Please report each line of the data below that contains "cháy".

======== MATERIAL PROVIDED ========

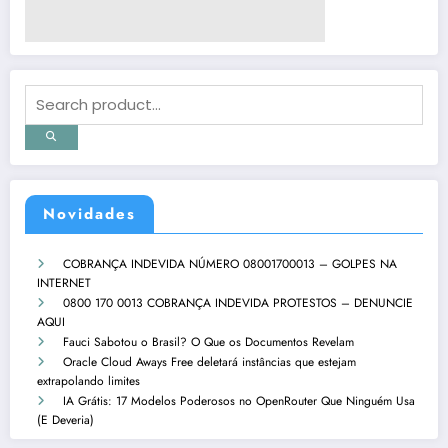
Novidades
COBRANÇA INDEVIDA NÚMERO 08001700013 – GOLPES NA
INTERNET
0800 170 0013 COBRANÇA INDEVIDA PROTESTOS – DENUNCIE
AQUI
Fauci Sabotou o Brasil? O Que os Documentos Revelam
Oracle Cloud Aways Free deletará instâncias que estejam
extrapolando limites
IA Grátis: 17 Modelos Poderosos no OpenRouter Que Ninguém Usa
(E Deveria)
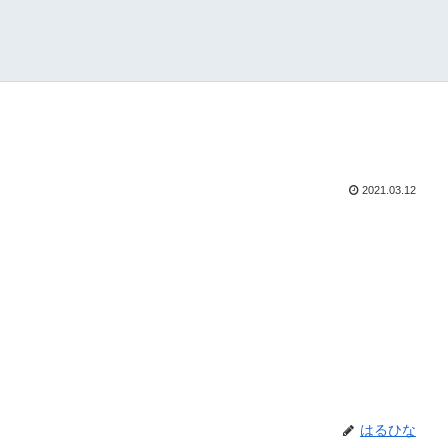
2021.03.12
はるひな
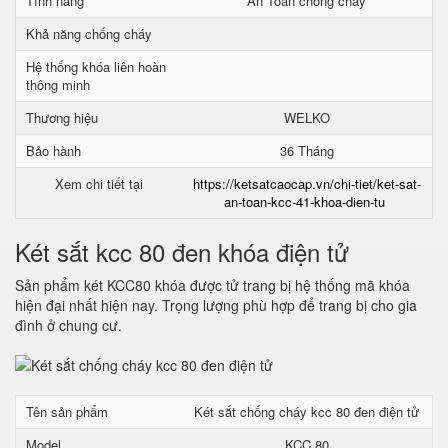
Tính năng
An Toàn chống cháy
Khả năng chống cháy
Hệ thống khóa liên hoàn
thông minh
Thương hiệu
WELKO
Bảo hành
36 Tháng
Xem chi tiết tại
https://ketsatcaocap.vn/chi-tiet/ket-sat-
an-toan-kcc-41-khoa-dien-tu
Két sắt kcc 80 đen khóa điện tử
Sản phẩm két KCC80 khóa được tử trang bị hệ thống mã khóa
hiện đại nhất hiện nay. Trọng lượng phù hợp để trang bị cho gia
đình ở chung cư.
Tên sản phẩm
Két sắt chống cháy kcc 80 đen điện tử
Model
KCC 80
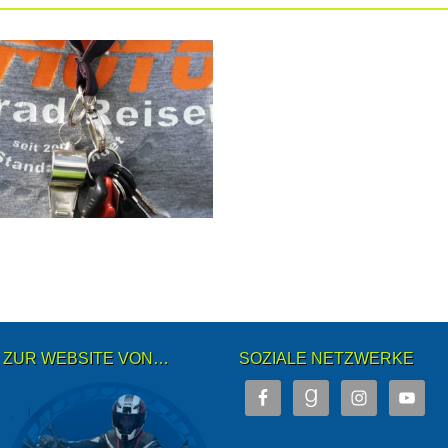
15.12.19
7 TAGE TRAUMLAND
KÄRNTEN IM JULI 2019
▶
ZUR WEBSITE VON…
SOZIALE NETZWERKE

========

▸ SOLUTION FOR THIS PROBLEM
An Toàn chống cháy
Khả năng chống cháy
Két sắt chống cháy kcc 80 đen điện tử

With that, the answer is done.